DATA FOR THIS TASK:

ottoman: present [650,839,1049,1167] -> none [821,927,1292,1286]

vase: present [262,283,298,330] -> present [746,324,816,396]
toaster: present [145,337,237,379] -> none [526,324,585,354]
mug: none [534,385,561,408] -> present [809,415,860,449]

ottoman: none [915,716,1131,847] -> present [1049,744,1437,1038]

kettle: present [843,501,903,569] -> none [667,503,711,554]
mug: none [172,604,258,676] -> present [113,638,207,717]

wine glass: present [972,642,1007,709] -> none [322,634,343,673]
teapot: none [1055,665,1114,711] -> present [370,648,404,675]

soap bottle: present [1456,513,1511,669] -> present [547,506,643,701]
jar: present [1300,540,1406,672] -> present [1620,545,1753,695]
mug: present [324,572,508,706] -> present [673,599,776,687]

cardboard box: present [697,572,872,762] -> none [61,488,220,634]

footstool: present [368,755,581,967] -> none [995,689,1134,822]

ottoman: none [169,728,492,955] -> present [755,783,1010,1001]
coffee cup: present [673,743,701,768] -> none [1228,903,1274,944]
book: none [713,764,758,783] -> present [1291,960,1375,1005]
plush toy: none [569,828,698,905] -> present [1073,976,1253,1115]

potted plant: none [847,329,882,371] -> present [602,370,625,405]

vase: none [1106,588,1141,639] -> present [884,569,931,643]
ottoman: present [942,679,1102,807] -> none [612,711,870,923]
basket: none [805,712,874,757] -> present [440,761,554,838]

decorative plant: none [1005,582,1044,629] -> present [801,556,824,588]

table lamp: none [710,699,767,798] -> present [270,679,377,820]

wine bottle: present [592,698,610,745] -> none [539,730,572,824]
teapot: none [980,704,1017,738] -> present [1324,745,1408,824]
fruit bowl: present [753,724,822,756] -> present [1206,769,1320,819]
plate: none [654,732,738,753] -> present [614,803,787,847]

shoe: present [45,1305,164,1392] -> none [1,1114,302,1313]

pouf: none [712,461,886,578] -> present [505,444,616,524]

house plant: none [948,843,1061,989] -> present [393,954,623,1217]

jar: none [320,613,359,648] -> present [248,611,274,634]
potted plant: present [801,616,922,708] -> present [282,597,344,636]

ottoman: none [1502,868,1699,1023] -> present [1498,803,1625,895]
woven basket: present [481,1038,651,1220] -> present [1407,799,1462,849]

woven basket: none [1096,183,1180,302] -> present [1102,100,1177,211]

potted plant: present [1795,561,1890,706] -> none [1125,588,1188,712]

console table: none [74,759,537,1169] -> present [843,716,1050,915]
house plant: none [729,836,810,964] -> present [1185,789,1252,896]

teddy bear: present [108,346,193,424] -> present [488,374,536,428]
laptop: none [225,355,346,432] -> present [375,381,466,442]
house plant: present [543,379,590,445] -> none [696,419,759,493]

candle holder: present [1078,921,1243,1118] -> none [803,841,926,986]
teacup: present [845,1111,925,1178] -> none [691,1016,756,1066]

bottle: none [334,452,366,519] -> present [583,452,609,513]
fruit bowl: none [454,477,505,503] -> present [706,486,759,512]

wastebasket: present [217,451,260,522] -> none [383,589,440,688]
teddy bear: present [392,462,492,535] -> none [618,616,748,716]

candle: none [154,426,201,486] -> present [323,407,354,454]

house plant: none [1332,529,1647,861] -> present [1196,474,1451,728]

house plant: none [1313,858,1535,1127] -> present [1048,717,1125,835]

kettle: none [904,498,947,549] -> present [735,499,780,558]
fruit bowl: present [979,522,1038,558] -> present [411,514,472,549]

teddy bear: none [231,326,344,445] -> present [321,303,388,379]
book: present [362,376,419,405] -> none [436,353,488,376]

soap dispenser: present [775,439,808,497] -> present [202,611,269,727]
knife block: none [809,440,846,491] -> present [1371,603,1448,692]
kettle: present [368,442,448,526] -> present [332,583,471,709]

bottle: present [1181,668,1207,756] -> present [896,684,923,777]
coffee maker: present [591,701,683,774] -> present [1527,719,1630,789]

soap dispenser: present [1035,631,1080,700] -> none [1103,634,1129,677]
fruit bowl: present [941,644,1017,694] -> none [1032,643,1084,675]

EXERCISE DESCRIPTION:
Your answer should consist solely of the lines above from the line with "plate: none [654,732,738,753]" to the line with "teacup: present [845,1111,925,1178]", both included, reproduced exactly.

RESPONSE AREA:
plate: none [654,732,738,753] -> present [614,803,787,847]

shoe: present [45,1305,164,1392] -> none [1,1114,302,1313]

pouf: none [712,461,886,578] -> present [505,444,616,524]

house plant: none [948,843,1061,989] -> present [393,954,623,1217]

jar: none [320,613,359,648] -> present [248,611,274,634]
potted plant: present [801,616,922,708] -> present [282,597,344,636]

ottoman: none [1502,868,1699,1023] -> present [1498,803,1625,895]
woven basket: present [481,1038,651,1220] -> present [1407,799,1462,849]

woven basket: none [1096,183,1180,302] -> present [1102,100,1177,211]

potted plant: present [1795,561,1890,706] -> none [1125,588,1188,712]

console table: none [74,759,537,1169] -> present [843,716,1050,915]
house plant: none [729,836,810,964] -> present [1185,789,1252,896]

teddy bear: present [108,346,193,424] -> present [488,374,536,428]
laptop: none [225,355,346,432] -> present [375,381,466,442]
house plant: present [543,379,590,445] -> none [696,419,759,493]

candle holder: present [1078,921,1243,1118] -> none [803,841,926,986]
teacup: present [845,1111,925,1178] -> none [691,1016,756,1066]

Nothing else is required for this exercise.